Age-related macular degeneration (AMD) is the leading reason for vision loss in adults over the age of 50 with up to 11 million Americans having the disease, and this number is expected to double in 30 years. Importantly, macular degeneration is incredibly expensive, costing the WHO subregion that includes the United States, Canada, and Cuba $98 billion. To better understand macular degeneration first benefits from better understanding the anatomy and physiology of the eye. The first part of the eye is the cornea, the clear covering of the iris and pupil that protects the eye, bending the light as it passes through. Like a muscle, the iris, the colored part of the eye, then controls how much light enters through the pupil and to the inner eye. The lens immediately precedes the pupil and is a clear and flexible structure that focuses the light onto the retina, changing shape to allow you to see things at different distances. The retina is a layer of photoreceptors that detect images focused onto it before transmitting the information to the optic nerve to be taken to the brain for processing. The macula is an important region in the central part of the retina and is critical for our ability to see clearly. Thus, when the macula wears down in the case of AMD, there are vast implications for our sense of sight.
More specifically, the macula focuses on central vision, allowing us to read, drive, recognize faces, and most other important visual activities, so its deterioration can cause a person’s vision to be blurry. Specifically, the central region of a person’s vision can become shadowy and fuzzy, making it difficult to appreciate fine details in low lighting, while straight lines can be distorted or curved. Advanced AMD can even cause someone to be considered legally blind although they can still retain peripheral vision. Importantly, there are two types of AMD: wet and dry. Dry AMD is the most common type, affecting 80-90% of these patients although it is much less serious than wet AMD, which affects 10-20% of these patients. Dry (atrophic) AMD is characterized by the accumulation of drusen protein deposits in the macula, which causes vision loss over time as the proteins get bigger and more numerous, causing photoreceptive cells in the macula to die. Wet (neovascular) AMD, on the other hand, is when abnormal blood vessels grow and leak into the retina, causing swelling and fluid to accumulate onto the macula, which leads to sudden vision loss. Wet AMD is always preceded by dry AMD although dry AMD can advance to causing vision loss without converting to wet AMD.

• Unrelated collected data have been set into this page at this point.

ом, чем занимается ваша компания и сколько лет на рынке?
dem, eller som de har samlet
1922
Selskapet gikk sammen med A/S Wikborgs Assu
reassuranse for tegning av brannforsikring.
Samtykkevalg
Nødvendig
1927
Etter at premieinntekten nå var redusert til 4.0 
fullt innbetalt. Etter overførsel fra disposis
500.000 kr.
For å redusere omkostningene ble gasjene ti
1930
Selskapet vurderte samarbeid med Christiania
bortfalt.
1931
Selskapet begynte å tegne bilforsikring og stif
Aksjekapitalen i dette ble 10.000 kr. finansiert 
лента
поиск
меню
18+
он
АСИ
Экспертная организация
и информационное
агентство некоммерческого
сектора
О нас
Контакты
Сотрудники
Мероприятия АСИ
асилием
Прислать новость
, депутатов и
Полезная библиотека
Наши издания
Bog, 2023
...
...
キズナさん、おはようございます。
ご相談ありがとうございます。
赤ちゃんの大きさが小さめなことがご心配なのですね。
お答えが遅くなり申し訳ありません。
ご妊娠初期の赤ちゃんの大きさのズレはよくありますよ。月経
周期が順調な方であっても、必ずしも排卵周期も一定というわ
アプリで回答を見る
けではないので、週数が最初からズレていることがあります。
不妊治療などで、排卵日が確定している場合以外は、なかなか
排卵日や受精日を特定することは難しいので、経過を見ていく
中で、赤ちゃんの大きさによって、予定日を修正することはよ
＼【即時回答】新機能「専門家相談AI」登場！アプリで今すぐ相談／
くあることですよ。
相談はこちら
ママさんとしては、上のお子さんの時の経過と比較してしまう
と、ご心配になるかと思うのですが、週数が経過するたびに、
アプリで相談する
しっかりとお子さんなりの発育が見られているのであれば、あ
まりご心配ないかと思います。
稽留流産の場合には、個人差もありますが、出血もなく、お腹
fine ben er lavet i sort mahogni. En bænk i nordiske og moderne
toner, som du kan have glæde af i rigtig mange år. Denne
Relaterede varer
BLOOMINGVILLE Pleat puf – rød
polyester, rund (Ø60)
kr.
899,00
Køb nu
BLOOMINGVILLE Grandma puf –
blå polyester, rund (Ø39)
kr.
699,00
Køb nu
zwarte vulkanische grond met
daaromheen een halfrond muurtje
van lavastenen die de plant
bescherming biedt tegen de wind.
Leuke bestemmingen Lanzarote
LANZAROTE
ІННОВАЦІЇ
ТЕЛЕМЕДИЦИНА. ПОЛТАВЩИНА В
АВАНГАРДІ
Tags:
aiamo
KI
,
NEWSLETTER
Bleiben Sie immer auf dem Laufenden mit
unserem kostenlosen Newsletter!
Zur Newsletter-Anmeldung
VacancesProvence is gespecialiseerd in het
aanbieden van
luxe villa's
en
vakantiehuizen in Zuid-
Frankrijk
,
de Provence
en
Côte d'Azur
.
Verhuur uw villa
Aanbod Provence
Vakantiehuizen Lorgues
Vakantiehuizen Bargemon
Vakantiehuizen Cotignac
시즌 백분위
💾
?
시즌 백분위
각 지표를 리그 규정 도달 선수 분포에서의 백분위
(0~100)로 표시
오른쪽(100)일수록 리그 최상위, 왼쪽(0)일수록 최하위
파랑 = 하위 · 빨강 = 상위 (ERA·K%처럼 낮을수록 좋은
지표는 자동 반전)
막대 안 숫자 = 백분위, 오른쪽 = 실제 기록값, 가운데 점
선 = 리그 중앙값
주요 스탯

But what exactly causes AMD in the first place? Well, the number one risk factor is age as over 30% of adults over 75 have AMD. Race and gender are other risk factors with Caucasians and females being more likely to develop the disease. Smoking also increases the risk for developing AMD because of oxidative damage which can damage the retina’s ability to obtain oxygen, as does obesity and hypertension because both can damage the retina. Family history, as well, is understandably a significant risk factor for AMD. Unfortunately, however, nobody exactly knows the exact cause of AMD, which has stifled efforts to treat and cure the disease.

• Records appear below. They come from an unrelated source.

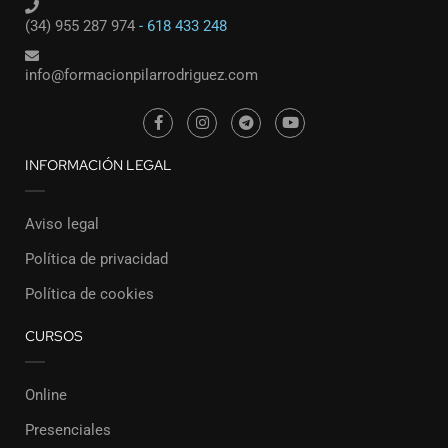
(34) 955 287 974
- 618 433 248
info@formacionpilarrodriguez.com
INFORMACIÓN LEGAL
Aviso legal
Política de privacidad
Política de cookies
CURSOS
Online
Presenciales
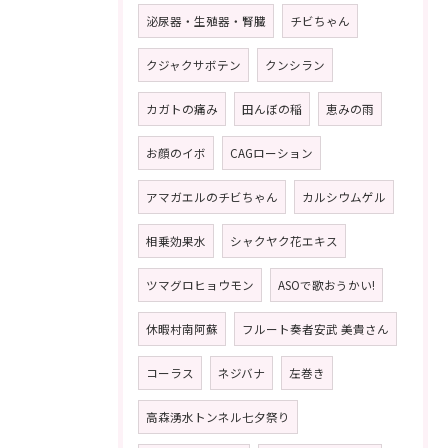
泌尿器・生殖器・腎臓
チビちゃん
クジャクサボテン
クンシラン
カガトの痛み
田んぼの稲
恵みの雨
お顔のイボ
CAGローション
アマガエルのチビちゃん
カルシウムゲル
相乗効果水
シャクヤク花エキス
ツマグロヒョウモン
ASOで歌おうかい!
休暇村南阿蘇
フルート奏者安武 美貴さん
コーラス
ネジバナ
左巻き
高森湧水トンネル七夕祭り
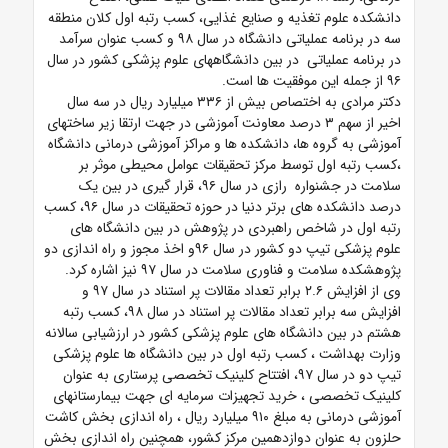
دانشکده علوم تغذیه و صنایع غذایی،
کسب رتبه اول کلان منطقه
سه در برنامه عملیاتی دانشگاه در سال ۹۸ و
کسب عنوان سرآمد
در برنامه عملیاتی در بین دانشگاههای علوم پزشکی کشور در سال
۹۶ از جمله این موفقیت ها است.
دکتر مرادی به اختصاص بیش از ۳۳۶ میلیارد ریال در سه سال
اخیر از سهم ۳ درصد معاونت آموزشی در جهت ارتقا زیر ساختهای
آموزشی به گروه ها، دانشکده ها و مراکز آموزشی درمانی دانشگاه
،کسب رتبه اول توسط مرکز تحقیقات عوامل محیطی موثر بر
سلامت در جشنواره رازی در سال ۹۶،
قرار گیری در بین یک
درصد دانشکده های برتر دنیا در حوزه تحقیقات در سال ۹۶،
کسب
رتبه اول در شاخص راهبردی در پژوهش در بین دانشگاه های
علوم پزشکی تیپ دو کشور در سال ۹۶و
اخذ مجوز و راه اندازی دو
پژوهشکده سلامت و فناوری سلامت در سال ۹۷ نیز اشاره کرد.
وی از افزایش ۲.۶ برابر تعداد مقالات پر استناد در سال ۹۷ و
افزایش سه برابر تعداد مقالات پر استناد در سال ۹۸،
کسب رتبه
هشتم در بین دانشگاه های علوم پزشکی کشور در ارزشیابی سالانه
وزارت بهداشت ،
کسب رتبه اول در بین دانشگاه ها علوم پزشکی
تیپ دو در سال ۹۷،
افتتاح کلینیک تخصصی پرستاری به عنوان
کلینیک تخصصی ،
خرید تجهیزات سرمایه ای جهت بیمارستانهای
آموزشی درمانی به مبلغ ۹۱۰ میلیارد ریال ،
راه اندازی بخش کاشت
حلزون به عنوان دوازدهمین مرکز کشور، همچنین راه اندازی بخش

A series of tests can help to diagnose AMD: fundus photography, the Amsler grid, fluorescein angiography, and optical coherence tomography (OCT). The fundus photography is the traditional retinal scan that can provide detailed color pictures of the retina, showing drusen, blood, scar tissue, atrophy, and more. The Amsler grid, on the other hand, is a grid of perpendicular lines, much like graph paper, with a dot in the center that helps to detect defects in a central vision: patients with AMD will see the lines in the center to be unclear, distorted, or wavy. This visual field test, however, can be supplemented by fluorescein angiography where the yellow fluorescein dye is injected into the patient’s vein with a camera then helping to visualize the blood vessels in the eye, an important diagnostic test to detect wet AMD. OCT is another imaging technique, which noninvasively takes high-quality pictures of the retina and macula to determine changes in thickness. All of these can help to diagnose AMD and allow for more rapid treatment.

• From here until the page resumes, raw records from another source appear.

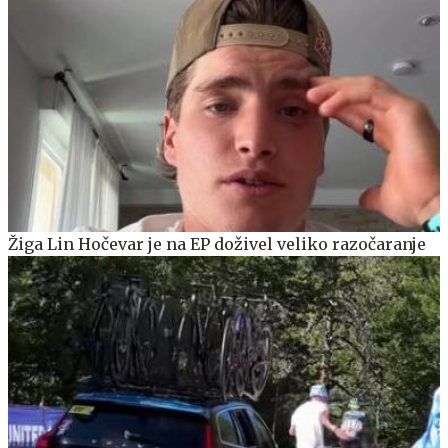
Žiga Lin Hočevar je na EP doživel veliko razočaranje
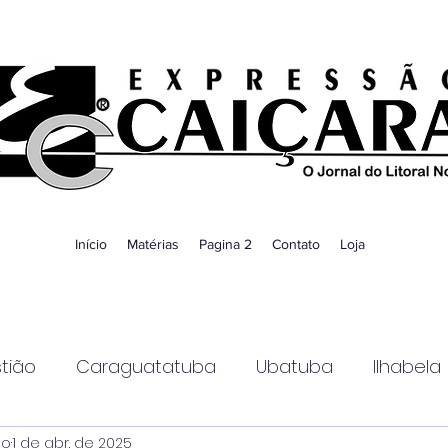
Início
Matérias
Pagina 2
Contato
Loja
tião
Caraguatatuba
Ubatuba
Ilhabela
ao
1 de abr. de 2025
Guaratinguetá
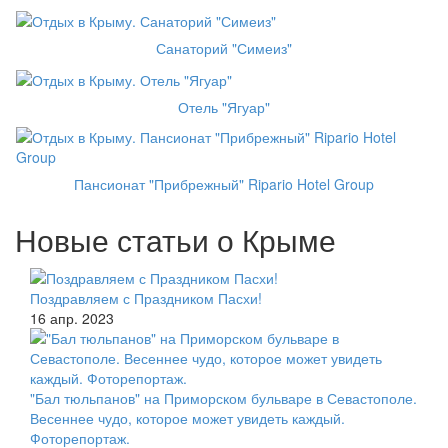
Санаторий "Симеиз"
Отель "Ягуар"
Пансионат "Прибрежный" Ripario Hotel Group
Новые статьи о Крыме
Поздравляем с Праздником Пасхи!
16 апр. 2023
"Бал тюльпанов" на Приморском бульваре в Севастополе.
Весеннее чудо, которое может увидеть каждый.
Фоторепортаж.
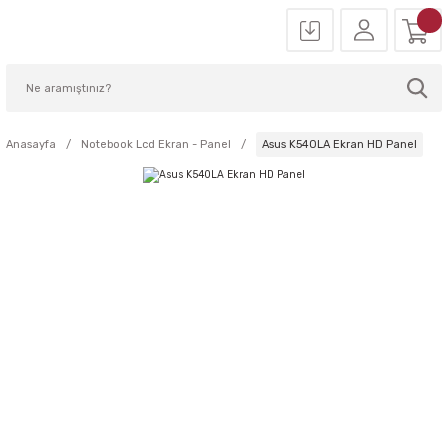
Anasayfa
Notebook Lcd Ekran - Panel
Asus K540LA Ekran HD Panel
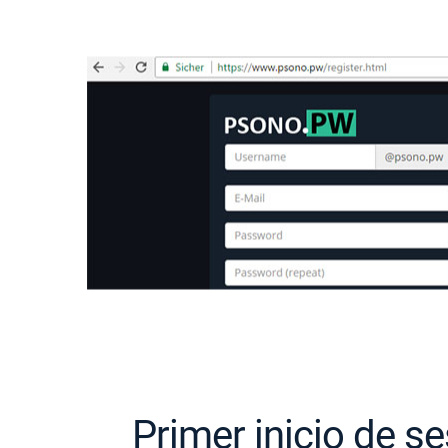
Primer inicio de s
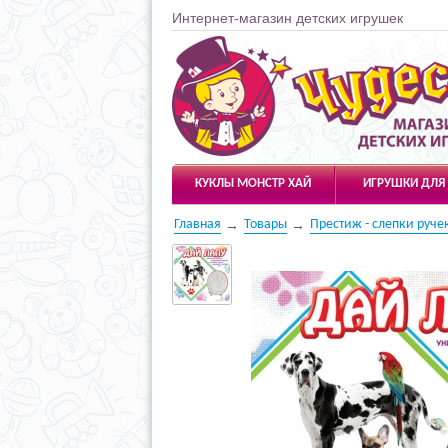
Интернет-магазин детских игрушек
Чудесарик
КУКЛЫ МОНСТР ХАЙ
ИГРУШКИ ДЛЯ
Главная
Товары
Престиж - слепки руче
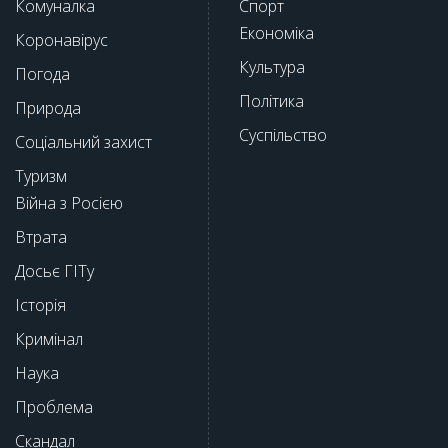
Комуналка
Спорт
Економіка
Коронавірус
Культура
Погода
Політика
Природа
Суспільство
Соціальний захист
Туризм
Війна з Росією
Втрата
Досьє ГІТу
Історія
Кримінал
Наука
Проблема
Скандал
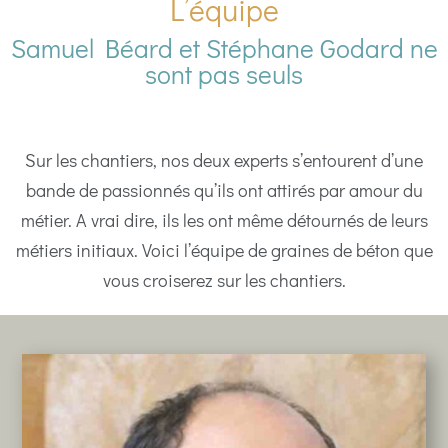
L’équipe
Samuel Béard et Stéphane Godard ne
sont pas seuls
Sur les chantiers, nos deux experts s’entourent d’une
bande de passionnés qu’ils ont attirés par amour du
métier. A vrai dire, ils les ont même détournés de leurs
métiers initiaux. Voici l’équipe de graines de béton que
vous croiserez sur les chantiers.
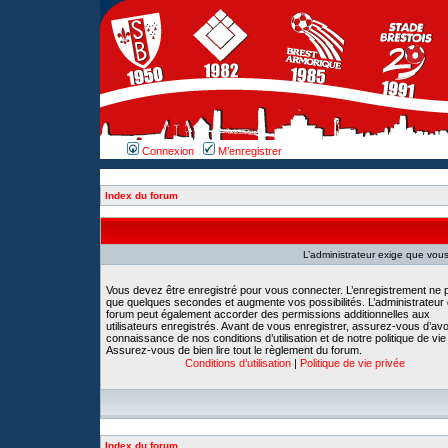
Connexion
M’enregistrer
Index du forum
L’administrateur exige que vous 
Vous devez être enregistré pour vous connecter. L’enregistrement ne 
que quelques secondes et augmente vos possibilités. L’administrateur
forum peut également accorder des permissions additionnelles aux
utilisateurs enregistrés. Avant de vous enregistrer, assurez-vous d’avoi
connaissance de nos conditions d’utilisation et de notre politique de vie
Assurez-vous de bien lire tout le règlement du forum.
Conditions d’utilisation
|
Politique de vie privée
Index du forum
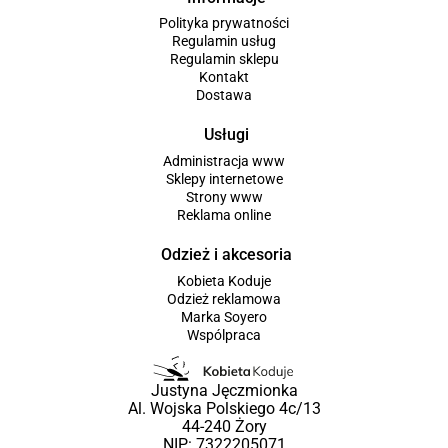
Polityka prywatności
Regulamin usług
Regulamin sklepu
Kontakt
Dostawa
Usługi
Administracja www
Sklepy internetowe
Strony www
Reklama online
Odzież i akcesoria
Kobieta Koduje
Odzież reklamowa
Marka Soyero
Wspólpraca
Justyna Jęczmionka
Al. Wojska Polskiego 4c/13
44-240 Żory
NIP: 7322205071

Treatment can stop the progression of AMD; however, it cannot rescue lost eyesight, reinforcing the need to have treatment be immediate. For dry AMD, the National Eye Institute found that supplements, namely vitamin C, vitamin E, lutein, zinc, copper, zeaxanthin, and beta carotene is taken together, can reduce the risk of vision loss for dry AMD patients. With an intraocular injection, anti-VEGF drugs, such as ranibizumab and aflibercept, work to stop new blood vessels from leaking in the retina by blocking angiogenesis, new blood vessel formation, for wet AMD patients. Similarly, photodynamic therapy uses a laser in conjunction with a light-sensitive drug in order to destroy extraneous vessels in the eye, again for wet AMD. However, there, unfortunately, is no cure of AMD, reinforcing the need for greater research and work in this area.
As the leading cause of blindness among the elderly, age-related macular degeneration is a devastating ocular disorder for which scientists do not know the cause or a cure. There is incredibly encouraging research pushing the envelope of what is possible with retinal cell transplants, stem cell therapies, and computer chips stimulating vision. The future looks bright for patients with AMD and their families.